The way it works is:

  1. Run the built-in FreeNAS dmesg command and pipe (i.e. |) the output to grep to search for the word Timeout.

    If a Timeout has occurred, then grep will identify the match which results in an exit code7 of 0 for the line

    If no Timeout has occurred, the exit code is something other than 0. It's usually 1, but I don't really care what it is as long as it's not zero because I then…

  2. Use the special $? bash parameter8 to grab the exit code and compare it with == against zero inside an if conditional statement

  3. If the exit code stored in $? is zero, then I run the FreeNAS reboot command (/sbin/shutdown -r) with the argument now to tell the server to initiate a reboot immediately

    Otherwise, nothing else happens and the script simply finishes without doing anything else

Updated Solution:

I decided to add some logging after confirming the first version of the script worked as expected.

Here's the final version. (Detailing out what each line does is left as an exercise to the reader.)

#!/bin/bash

LOG_FILE="/mnt/z/depot/Files/mingus_protection_tools/ahcich_issue_rebooter/log.txt"

DATE_TIME=$(date +%Y%m%d-%H%M%S) G
echo "${DATE_TIME}: Running script." >> $LOG_FILE

dmesg | grep Timeout

if [ $? == "0" ]
then
    echo "${DATE_TIME}: Found a timeout. Rebooting." >> $LOG_FILE
    /sbin/shutdown -r now
else
    echo "${DATE_TIME}: No Timeout issue found." >> $LOG_FILE
fi

Putting that script in place is letting me move files off the machine without the Timeout issue building up to the point of failure. As long as nothing changes, it should keep my data safe while I move things that weren't yet backed-up to another machine.

Footnotes

  1. This FreeNAS server, as a matter of fact.

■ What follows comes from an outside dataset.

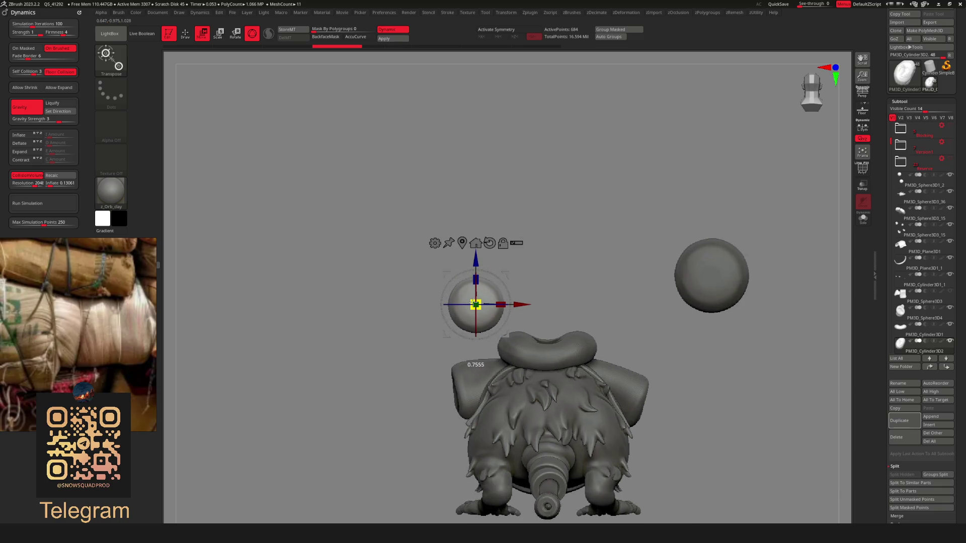
click(62, 204)
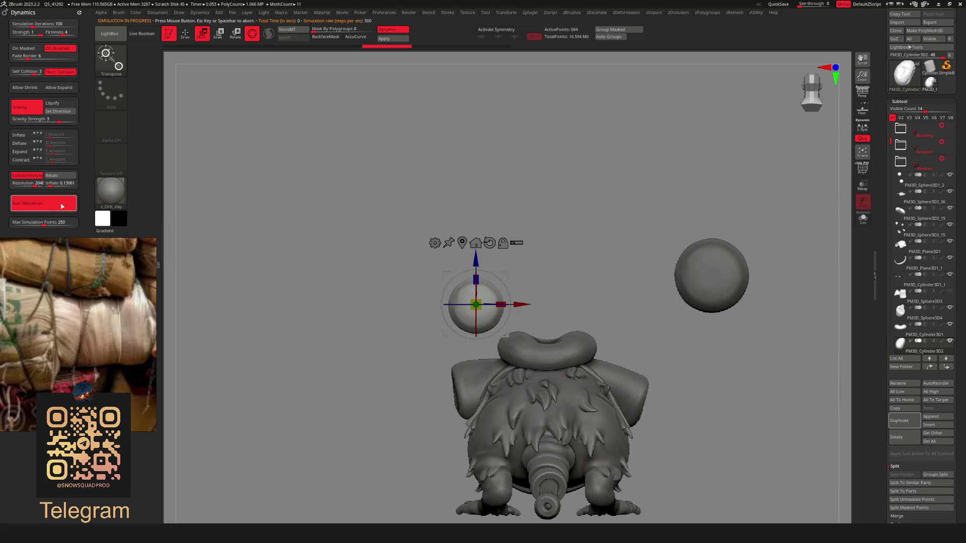
click(50, 122)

  2. The server is setup with 11 hard drives in ZFS in RAID-Z3. Up to three can fail and my data won't be affected. However, if four fail at the same time all the data across all eleven drives will be lost in a way that's basically impossible to restore.

  3. More details about dmesg vai it's manual page.

  4. The script is run as the root user via cron once an hour.

  5. If you're not already familiar with her, you should check out Sandi's work. Her Practical Object-Oriented Design in Ruby class with Katrina Owen improved my programming by an order of magnitude.

  6. While it took a while to get use to, I'm now in love with the term (and concept) of Shameless Green. It's a specific reminder to do the minimum possible amount of work to get a test to pass. Without it, I have a tendency to internally scope-creep new code in a way that usually comes back to bite me. That little reminder has done more to improve and speed up my programming than anything else I've learned in my 20+ years hacking at code. (Why yes… it does deserve it's own post. Said post is one of the many items on my TODO list.)

  7. Here's more info on Exit Status (aka exit codes).

  8. And, here' more info on Bash Special Parameters including $?.